Canada managed to pay off its entire debt over the course of 11 years and now enjoys a surplus every single year.

The solution to paying off our debt was not through increasing taxes, which ironically is what the Conservative government here did. It was done entirely by cutting back on spending. And no, we do not have flat tax.

Taking a fiscally conservative approach to spending is the only way a government can guarantee putting its debt under control.

John Kerry seems to have the position you earlier posted, just raise taxes on the rich and then the deficit issue will be resolved. I think that such an approach is irresponsible and can have unpredictable results on the economy. It's like a company that's in financial trouble and decides to just raise the price on its products to compensate. That doesn't nessecarily work because you're not guaranteed that the people will buy your product at a higher price, infact quite the opposite usually occurs.

President Bush, however, wants to cut spending to pay back the debt which is not only responsible since it doesn't put the blame of the debt on the population and on the economy, but guarantees that the debt gets paid back in the long run.

Nakiro
09-01-2004, 01:31 AM
I think you are reading into what I am saying.

Yes, you can raise taxes, or you can lower government spending.

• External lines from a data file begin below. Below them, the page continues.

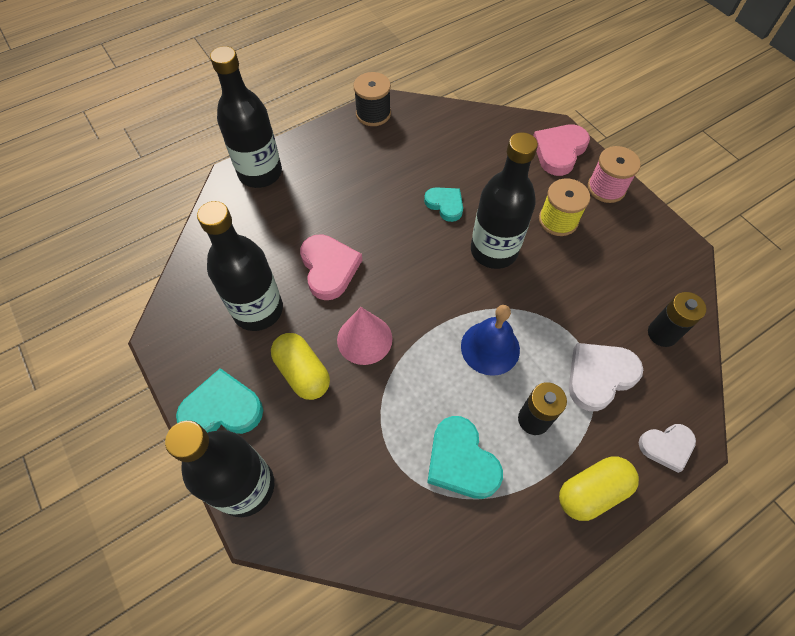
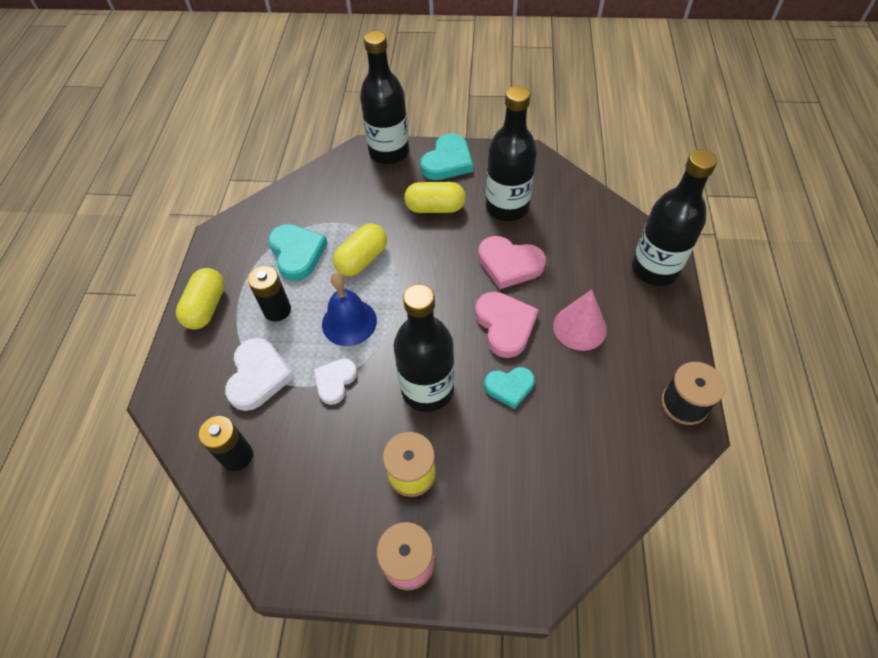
camera: 130 degrees right, 5 degrees down
(364, 339) = (428, 252): pink cone -> pink cone (579, 327)
(418, 391) = (362, 259): none -> yellow capsule
(461, 461) = (297, 253): turquoise heart -> turquoise heart turned 60 degrees clockwise
(559, 151) = (496, 559): pink heart -> pink heart (505, 325)
(666, 446) = (176, 375): white heart -> white heart (335, 381)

I prefer to do both myself.

But if you are going to hold government spending constant and eventually stop selling bonds, the result is going to have to be to increase taxes. That is all I was trying to say.

No, goverment spending is not limited, but it is accountable, and that is what I am trying to illustrate.

imported_Kranar
09-01-2004, 01:43 AM
Fair enough.

Was a pretty interesting discussion for me anyways.

Nakiro
09-01-2004, 01:57 AM
Yah I took a macro econ class over the summer. I found it fasinating.